Dallas County health and city officials are wasting no time jumpstarting their yearly offensive against the West Nile virus.
Health and Human Services representatives held a press conference recently to give prevention and clinical updates on the mosquito-based virus that has claimed 42 lives in Dallas since 2002 – including 20 in 2012.
Speakers included city commissioner John Wiley Price, DCHHS medical director Christopher Perkins, mosquito control director Scott Sawlis and Sean Lemoine, a virus survivor.
Mosquito season in Dallas County is from May to November.
Like in previous years, officials are urging citizens to abide by the “Five D’s” to protect themselves from mosquito bites: Dress in long clothing, drain standing water, avoid being outside during dusk and dawn, using spray containing DEET chemicals, and treat clothing with permethrin.

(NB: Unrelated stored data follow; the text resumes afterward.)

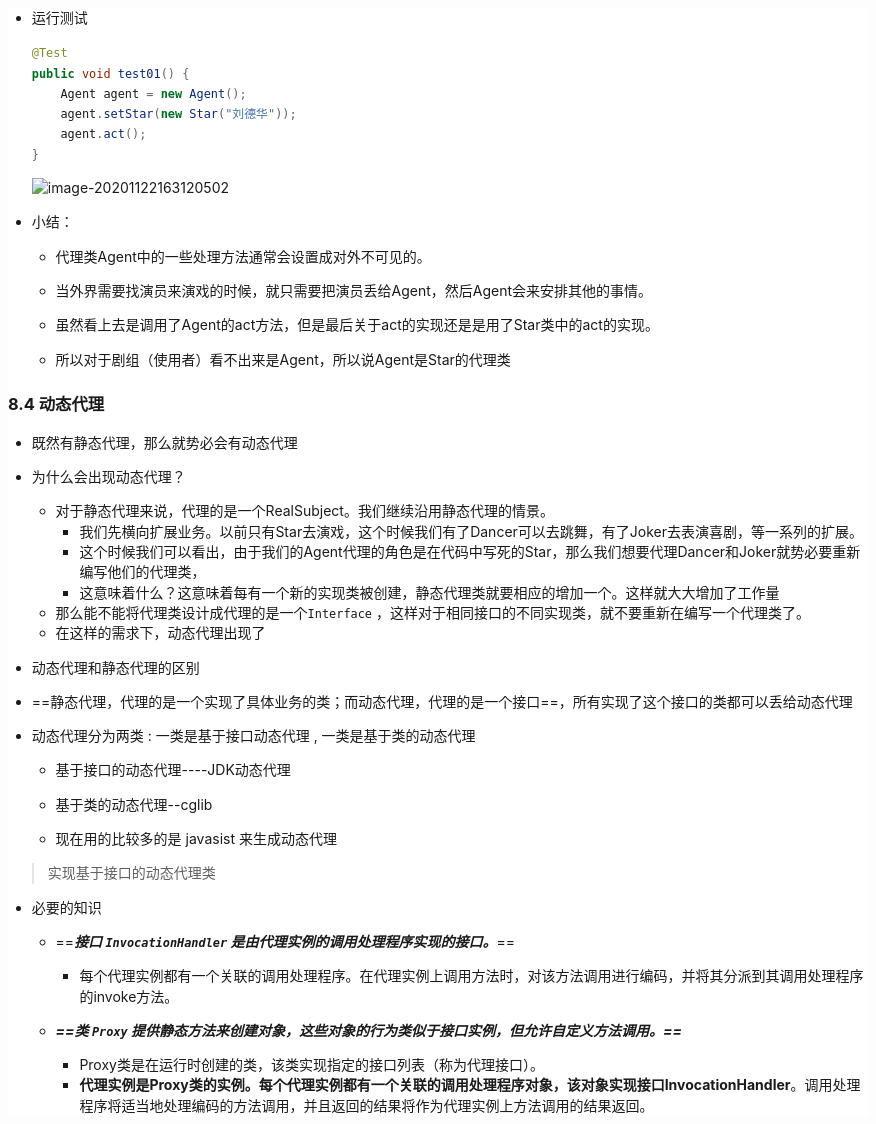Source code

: -   运行测试

    ```java
    @Test
    public void test01() {
        Agent agent = new Agent();
        agent.setStar(new Star("刘德华"));
        agent.act();
    }
    ```

    ![image-20201122163120502](https://gitee.com/primabrucexu/image/raw/main/image/20201122163120.png)

-   小结：

    -   代理类Agent中的一些处理方法通常会设置成对外不可见的。

    -   当外界需要找演员来演戏的时候，就只需要把演员丢给Agent，然后Agent会来安排其他的事情。

    -   虽然看上去是调用了Agent的act方法，但是最后关于act的实现还是是用了Star类中的act的实现。

    -   所以对于剧组（使用者）看不出来是Agent，所以说Agent是Star的代理类

        

### 8.4 动态代理

-   既然有静态代理，那么就势必会有动态代理
-   为什么会出现动态代理？
    -   对于静态代理来说，代理的是一个RealSubject。我们继续沿用静态代理的情景。
        -   我们先横向扩展业务。以前只有Star去演戏，这个时候我们有了Dancer可以去跳舞，有了Joker去表演喜剧，等一系列的扩展。
        -   这个时候我们可以看出，由于我们的Agent代理的角色是在代码中写死的Star，那么我们想要代理Dancer和Joker就势必要重新编写他们的代理类，
        -   这意味着什么？这意味着每有一个新的实现类被创建，静态代理类就要相应的增加一个。这样就大大增加了工作量
    -   那么能不能将代理类设计成代理的是一个`Interface` ，这样对于相同接口的不同实现类，就不要重新在编写一个代理类了。
    -   在这样的需求下，动态代理出现了
-   动态代理和静态代理的区别
  
-   ==静态代理，代理的是一个实现了具体业务的类；而动态代理，代理的是一个接口==，所有实现了这个接口的类都可以丢给动态代理
  
-   动态代理分为两类 : 一类是基于接口动态代理 , 一类是基于类的动态代理

    -   基于接口的动态代理----JDK动态代理

    -   基于类的动态代理--cglib

    -   现在用的比较多的是 javasist 来生成动态代理

        

>   实现基于接口的动态代理类

-   必要的知识

    -   ==***接口 `InvocationHandler`  是由代理实例的调用处理程序实现的接口。***==

        -   每个代理实例都有一个关联的调用处理程序。在代理实例上调用方法时，对该方法调用进行编码，并将其分派到其调用处理程序的invoke方法。

    -   ***==类 `Proxy` 提供静态方法来创建对象，这些对象的行为类似于接口实例，但允许自定义方法调用。==***

        -   Proxy类是在运行时创建的类，该类实现指定的接口列表（称为代理接口）。
        -   **代理实例是Proxy类的实例。每个代理实例都有一个关联的调用处理程序对象，该对象实现接口InvocationHandler**。调用处理程序将适当地处理编码的方法调用，并且返回的结果将作为代理实例上方法调用的结果返回。
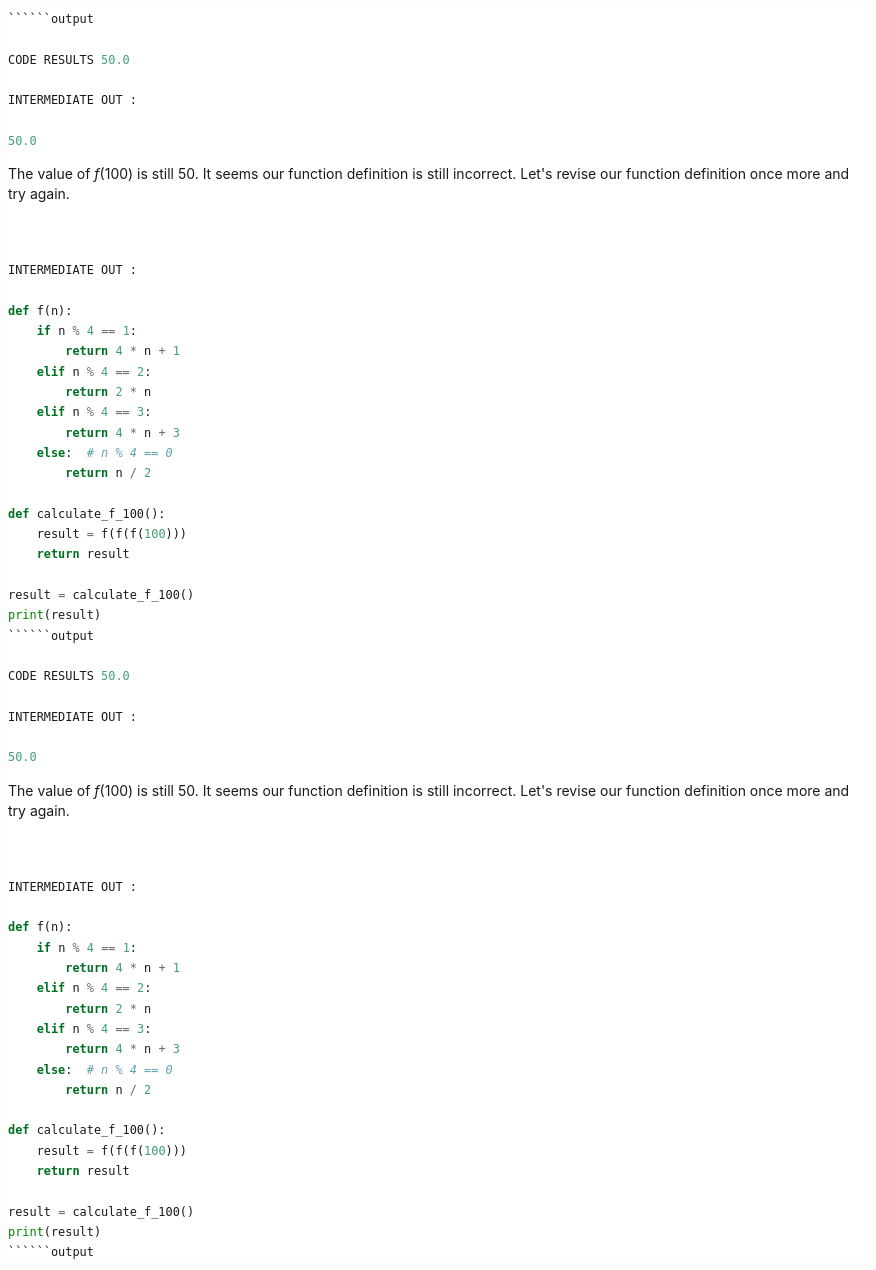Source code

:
 ```python
``````output

CODE RESULTS 50.0

INTERMEDIATE OUT :

50.0
```
The value of $f(100)$ is still 50. It seems our function definition is still incorrect. Let's revise our function definition once more and try again.

```python


INTERMEDIATE OUT :

def f(n):
    if n % 4 == 1:
        return 4 * n + 1
    elif n % 4 == 2:
        return 2 * n
    elif n % 4 == 3:
        return 4 * n + 3
    else:  # n % 4 == 0
        return n / 2

def calculate_f_100():
    result = f(f(f(100)))
    return result

result = calculate_f_100()
print(result)
``````output

CODE RESULTS 50.0

INTERMEDIATE OUT :

50.0
```
The value of $f(100)$ is still 50. It seems our function definition is still incorrect. Let's revise our function definition once more and try again.

```python


INTERMEDIATE OUT :

def f(n):
    if n % 4 == 1:
        return 4 * n + 1
    elif n % 4 == 2:
        return 2 * n
    elif n % 4 == 3:
        return 4 * n + 3
    else:  # n % 4 == 0
        return n / 2

def calculate_f_100():
    result = f(f(f(100)))
    return result

result = calculate_f_100()
print(result)
``````output
```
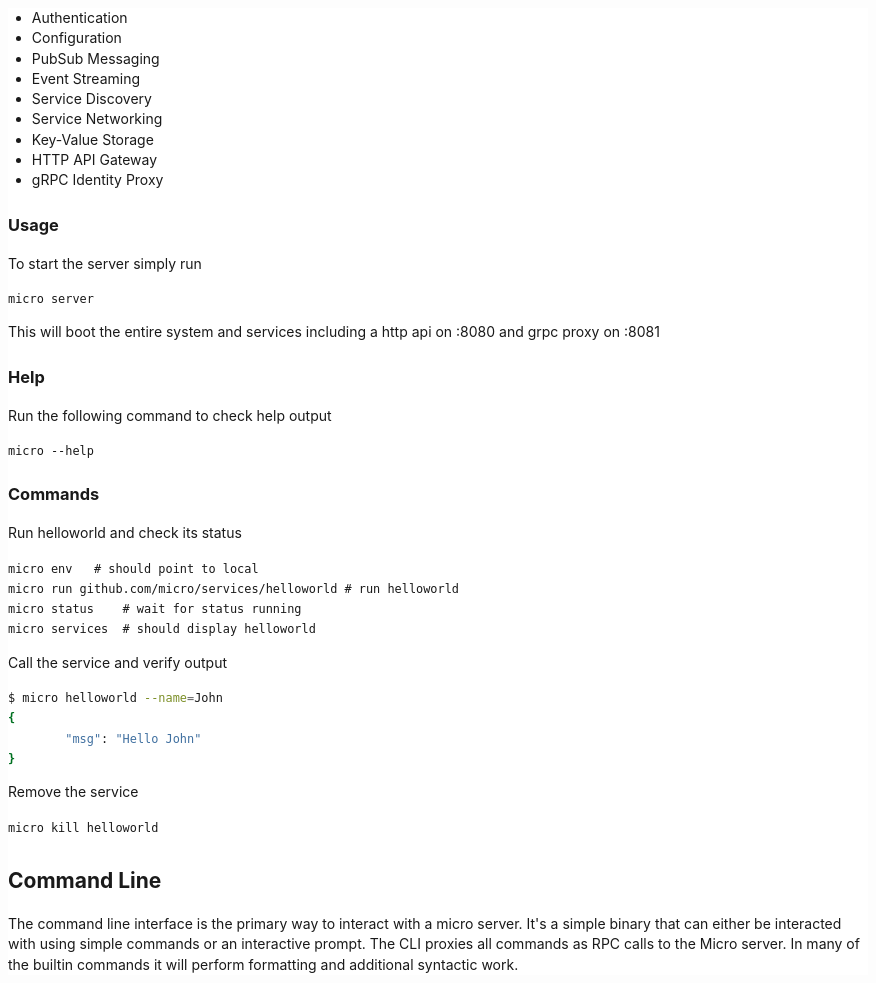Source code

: - Authentication
- Configuration
- PubSub Messaging
- Event Streaming
- Service Discovery
- Service Networking
- Key-Value Storage
- HTTP API Gateway
- gRPC Identity Proxy

### Usage

To start the server simply run

```sh
micro server
```

This will boot the entire system and services including a http api on :8080 and grpc proxy on :8081

### Help

Run the following command to check help output
```
micro --help
```

### Commands

Run helloworld and check its status

```
micro env	# should point to local
micro run github.com/micro/services/helloworld # run helloworld
micro status 	# wait for status running
micro services	# should display helloworld
```

Call the service and verify output

```sh
$ micro helloworld --name=John
{
        "msg": "Hello John"
}
```

Remove the service

```
micro kill helloworld
```

## Command Line

The command line interface is the primary way to interact with a micro server. It's a simple binary that 
can either be interacted with using simple commands or an interactive prompt. The CLI proxies all commands 
as RPC calls to the Micro server. In many of the builtin commands it will perform formatting and additional 
syntactic work.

Price added that it’s safe to apply a light amount of DEET to the face by spraying it on your hands and then patting it on the cheeks and forehead.
“[West Nile] is a very real threat, but one that’s avoidable with the proper prevention methods,” Price said.
Dallas attorney Lemoine, who attends First Unitarian Church in Highland Park, said he had zero knowledge of the West Nile virus before he obtained it.
“The year I got it, in 2009, there was only one reported death and 16 reported cases,” he said. “It’s not that you shouldn’t enjoy nature and being outside, but you should definitely avoid being outside at dusk and dawn unless you’re wearing long, loose clothes. You don’t need to be afraid, but you need to be conscious.”
Mosquitos become infected when they feed on infected birds; the bugs can then transmit West Nile to humans and animals. While the disease can vary in severity – most infected people will show no symptoms until three to 14 days after a mosquito bite – people 50 years of age and older have the highest risk of severe reactions.
Strong infections can lead to neurologic complications, such as encephalitis. A special blood test is needed to diagnose the disease.
There is no specific treatment for the infection, according to DCHHS. Patients will receive supportive medical care and rehabilitation depending on the severity of the infection.
Lemoine, 36, said he’s “in some kind of pain every day” since obtaining the disease.
“My life will never be the same,” he said. “I don’t take any medication, because there’s nothing I can do for my paralyzed nerves. Flu season really scares me now, because if I get the flu, I’m in trouble. My body can’t handle that, and theoretically, my life expectancy is probably way lower. But it really comes down to an ounce of effort to prevent a lifetime of suffering. Being aware of the disease and using easy methods to protect yourself will go a long way.”
“We want people to know that the disease is out there, but not to panic, and to just be cautious,” added Price.